*Data section*
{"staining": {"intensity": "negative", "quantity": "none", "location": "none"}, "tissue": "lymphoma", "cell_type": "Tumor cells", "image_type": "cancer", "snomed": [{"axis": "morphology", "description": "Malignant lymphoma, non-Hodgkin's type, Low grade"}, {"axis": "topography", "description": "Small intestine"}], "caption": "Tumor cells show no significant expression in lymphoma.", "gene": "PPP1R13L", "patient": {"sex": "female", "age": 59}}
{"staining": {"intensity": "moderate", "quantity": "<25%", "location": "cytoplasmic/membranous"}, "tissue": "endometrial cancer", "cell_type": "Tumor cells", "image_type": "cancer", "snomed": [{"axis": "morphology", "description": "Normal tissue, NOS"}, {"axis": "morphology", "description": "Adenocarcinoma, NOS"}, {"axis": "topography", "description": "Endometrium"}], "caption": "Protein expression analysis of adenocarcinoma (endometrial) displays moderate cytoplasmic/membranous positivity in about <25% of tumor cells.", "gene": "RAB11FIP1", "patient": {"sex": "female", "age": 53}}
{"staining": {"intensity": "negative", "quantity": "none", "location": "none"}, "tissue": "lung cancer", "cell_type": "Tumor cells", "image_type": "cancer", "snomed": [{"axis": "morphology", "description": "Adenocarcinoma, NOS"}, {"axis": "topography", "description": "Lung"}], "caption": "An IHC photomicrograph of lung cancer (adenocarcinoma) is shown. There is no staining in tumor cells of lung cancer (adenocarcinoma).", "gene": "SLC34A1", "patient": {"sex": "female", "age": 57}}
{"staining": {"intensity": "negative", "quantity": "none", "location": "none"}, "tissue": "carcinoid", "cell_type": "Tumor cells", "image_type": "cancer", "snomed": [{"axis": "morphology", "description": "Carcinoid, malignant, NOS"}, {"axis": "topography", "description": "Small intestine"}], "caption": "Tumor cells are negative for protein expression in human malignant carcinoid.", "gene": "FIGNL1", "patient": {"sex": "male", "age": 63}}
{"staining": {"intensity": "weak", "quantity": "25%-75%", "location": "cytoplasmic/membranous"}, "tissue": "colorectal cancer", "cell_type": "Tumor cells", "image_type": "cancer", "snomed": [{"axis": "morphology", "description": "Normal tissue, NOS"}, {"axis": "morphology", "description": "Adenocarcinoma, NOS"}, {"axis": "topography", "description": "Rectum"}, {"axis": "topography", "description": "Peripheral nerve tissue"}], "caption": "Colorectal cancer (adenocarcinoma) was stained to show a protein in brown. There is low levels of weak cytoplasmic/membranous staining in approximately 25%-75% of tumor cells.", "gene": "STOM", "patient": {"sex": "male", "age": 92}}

*To do*
All lines in the records with the string "membranous" should be copied out.

*Answer space*
{"staining": {"intensity": "moderate", "quantity": "<25%", "location": "cytoplasmic/membranous"}, "tissue": "endometrial cancer", "cell_type": "Tumor cells", "image_type": "cancer", "snomed": [{"axis": "morphology", "description": "Normal tissue, NOS"}, {"axis": "morphology", "description": "Adenocarcinoma, NOS"}, {"axis": "topography", "description": "Endometrium"}], "caption": "Protein expression analysis of adenocarcinoma (endometrial) displays moderate cytoplasmic/membranous positivity in about <25% of tumor cells.", "gene": "RAB11FIP1", "patient": {"sex": "female", "age": 53}}
{"staining": {"intensity": "weak", "quantity": "25%-75%", "location": "cytoplasmic/membranous"}, "tissue": "colorectal cancer", "cell_type": "Tumor cells", "image_type": "cancer", "snomed": [{"axis": "morphology", "description": "Normal tissue, NOS"}, {"axis": "morphology", "description": "Adenocarcinoma, NOS"}, {"axis": "topography", "description": "Rectum"}, {"axis": "topography", "description": "Peripheral nerve tissue"}], "caption": "Colorectal cancer (adenocarcinoma) was stained to show a protein in brown. There is low levels of weak cytoplasmic/membranous staining in approximately 25%-75% of tumor cells.", "gene": "STOM", "patient": {"sex": "male", "age": 92}}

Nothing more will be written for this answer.